Shares of One 97 Communications Ltd, parent of fintech firm Paytm, have been in focus amid news flow around the potential valuation of PhonePe’s upcoming public issue. The interest is understandable: Paytm is the closest listed comparable peer to PhonePe. Both fintech firms began by facilitating consumer and merchant payments through UPI before expanding into the distribution of financial products such as loans and insurance broking.
In a recent report, analysts at Macquarie Capital Securities said Paytm compares favourably with PhonePe as it is already profitable at the Ebitda level and could therefore see a re-rating.
Paytm’s market capitalization currently stands at about ₹77,000 crore, while PhonePe is reportedly considering a valuation of $15 billion, or around ₹1.35 trillion assuming a dollar-rupee exchange rate of 90. Since PhonePe remains loss-making at the Ebitda level, a market-cap-to-revenue comparison is more relevant.
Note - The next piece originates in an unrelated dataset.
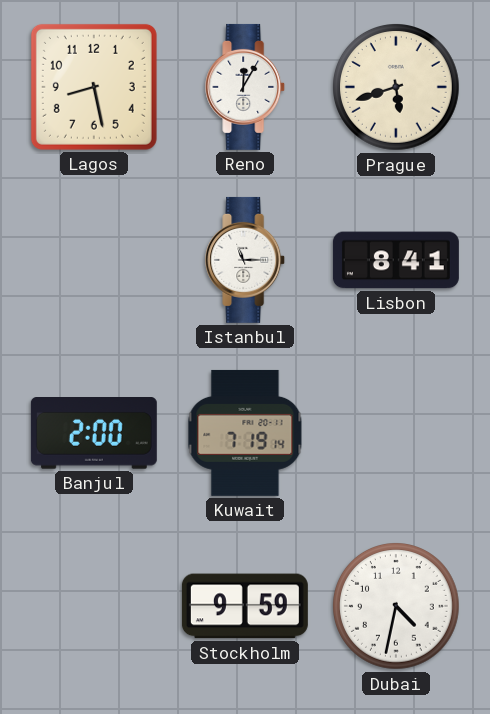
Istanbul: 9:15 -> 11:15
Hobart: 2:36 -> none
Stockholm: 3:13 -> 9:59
Annualizing H1FY26 net revenue (half-year ended September) implies an mcap-to-revenue multiple of about 10x for Paytm compared with 17x for PhonePe, a seemingly reasonable observation.
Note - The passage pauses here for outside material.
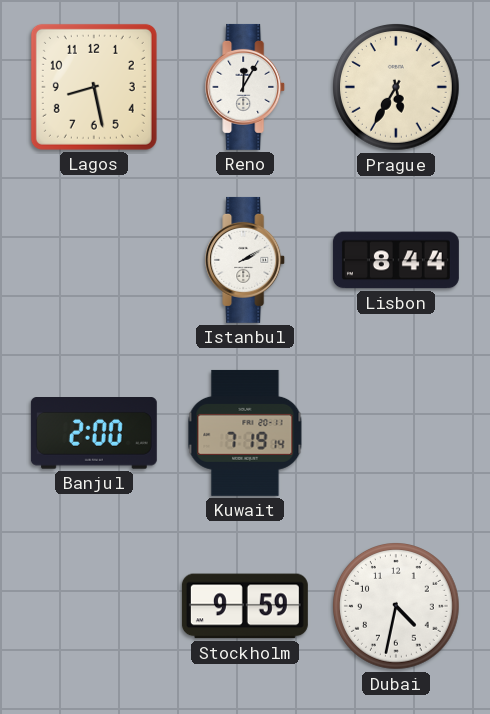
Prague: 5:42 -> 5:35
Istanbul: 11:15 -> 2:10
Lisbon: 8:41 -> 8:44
Still, investors should weigh two key risks before placing their bets on Paytm.
First, the valuation gap between the two companies may not necessarily narrow in Paytm’s favour. A comparable example is Billionbrains Garage Ventures Ltd (Groww) and Angel One Ltd. When Groww launched its public issue, Angel One was the only prominent listed discount brokerage. Yet, Groww continues to trade at a substantial premium to Angel One. Based on Bloomberg consensus estimates, Groww trades at 29x FY28 earnings per share compared with 16x for Angel One. Perhaps, the Street believes that Groww will continue to grow faster even beyond FY28.
Another reason for Groww’s continued premium over Angel One could be its much larger NSE active customer base of about 12 million, compared with the latter’s 7 million. Higher customer base allows for more cross-selling opportunities of financial products.
A similar argument could justify a premium valuation for PhonePe over Paytm. PhonePe has around 238 million monthly active customers and 46% market share by transaction volume in FY26 so far. These figures for Paytm stand at 76 million and 7%, respectively. So, just like Groww, PhonePe has a bigger opportunity than Paytm to cross sell. In fact, Macquarie notes that PhonePe has been gaining ground in the distribution business in recent years, narrowing the gap with Paytm.
Paytm’s H1FY26 distribution revenues were 2x of PhonePe compared with 10x in FY24. If PhonePe continues to be aggressive, competitive intensity could heighten for Paytm, hurting its profit margin. Paytm derives nearly 30% of its revenue from distribution.
The second risk factor is Paytm’s absolute valuation by itself is already rich. While a relative comparison has been made above on mcap-to-revenue, Paytm’s EV/Ebitda multiple is 32x, based on the FY28 Bloomberg consensus estimate.
Sure, there is a looming threat to PhonePe’s market share from the National Payments Corp. of India, which may cap the market share of a single UPI app to 30% of total transaction volume after 2026 to lower concentration risk. But if such a cap is implemented, Paytm won’t be the only one to grab the space vacated by PhonePe as there are several others including Jio Financial.
To be sure, Macquarie, too, is not bullish on Paytm’s absolute valuation as it has a ‘Neutral’ rating on the stock. It is only saying: Paytm’s current valuation appears lower than implied valuation for PhonePe.